Listed Building – Grade II
- Official name: Carshalton Public Library
- Designated: 1 March 1974
- Reference no.: 1300429

= Carshalton Council Offices =

Municipal building in London, England

The Carshalton Council Offices is a former municipal building on The Square, Carshalton, London. The structure, which was briefly the headquarters of Carshalton Urban District Council before becoming a public library, is a Grade II listed building.

==History==
Following a significant increase in population, largely associated with the growing importance of the area as a residential suburb of London, the area became an urban district in 1894. The new urban district council initially rented premises in the High Street. In the early 20th century, civic officials, led by the clerk to the council, Charles Lovelock, launched an initiative to raise funds for purpose-built council offices. The site they selected, on the west side of The Square, had formed part of the grounds of All Saints Church.

It was designed by R. Frank Atkinson and W. Willis Gale in the Baroque Revival style, built in red and blue bricks with stone dressings at a cost of £2,500 and was officially opened by the chairman of the council, C W Edwards, on 21 December 1908. The design involved a symmetrical main frontage with five bays facing onto The Square; the central section bay featured a doorway flanked by banded pilasters supporting an entablature, which was broken by a large keystone, and an open segmental pediment.
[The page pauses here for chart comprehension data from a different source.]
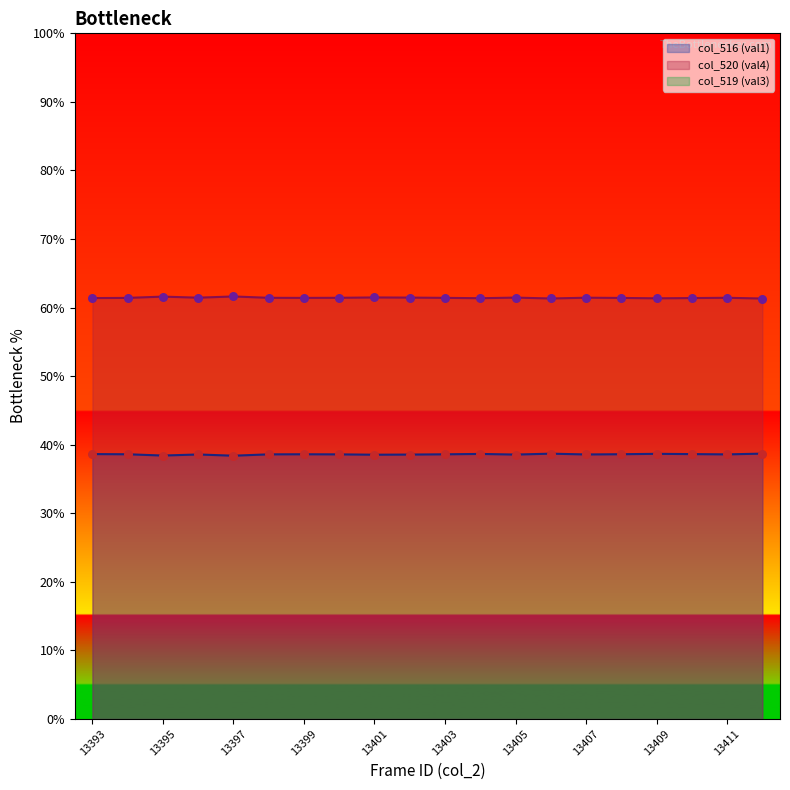

Which series has the widest spread of Y values?

col_516 (val1)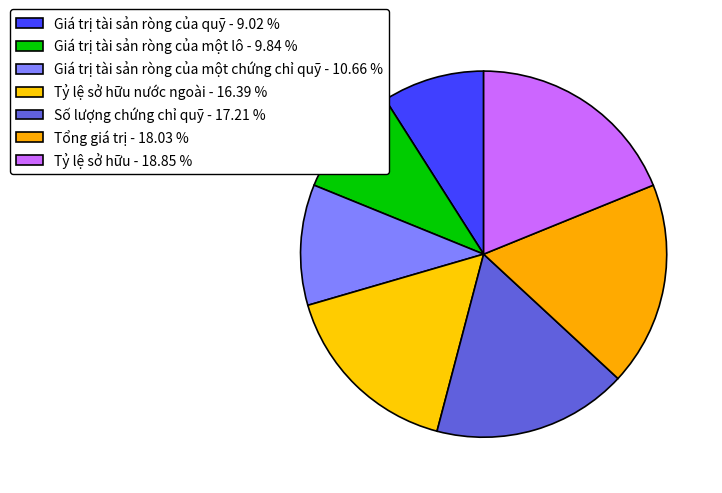

Count the number of slices in the pie.

7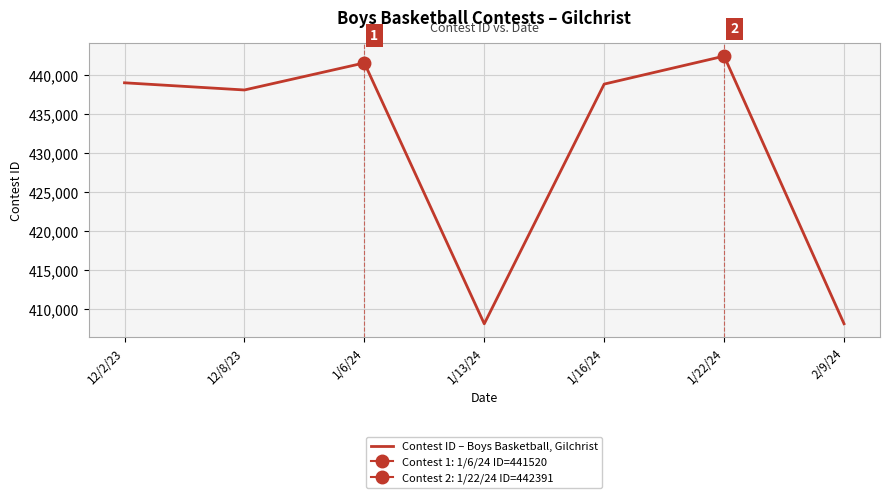

What is the difference between the second highest and second lowest values?

33453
There was a casement window flanked by stone scrolls on the first floor. The other bays were fenestrated by cross-windows on the ground floor and by casement windows on the first floor. At roof level, there was a modillioned cornice.

Within a few years the civic leaders decided that the building was too small and Lovelock persuaded the lord of the manor, Blake Taylor, to sell land including The Grove and the rest of the area around the upper ponds to the council. By the mid-1920s, the council had relocated its offices to The Grove. The old council offices in The Square were converted for use as a library and a museum and were re-opened by the former member of parliament, Sir Thomas Worsfold, in January 1931. The museum failed to attract sufficient visitors and the collection was put into storage two years later. However, the building continued to serve the people of Carshalton as a public library until December 2012 when the library service relocated to the Westcroft Centre. The building then became a nursery but that also closed in 2020.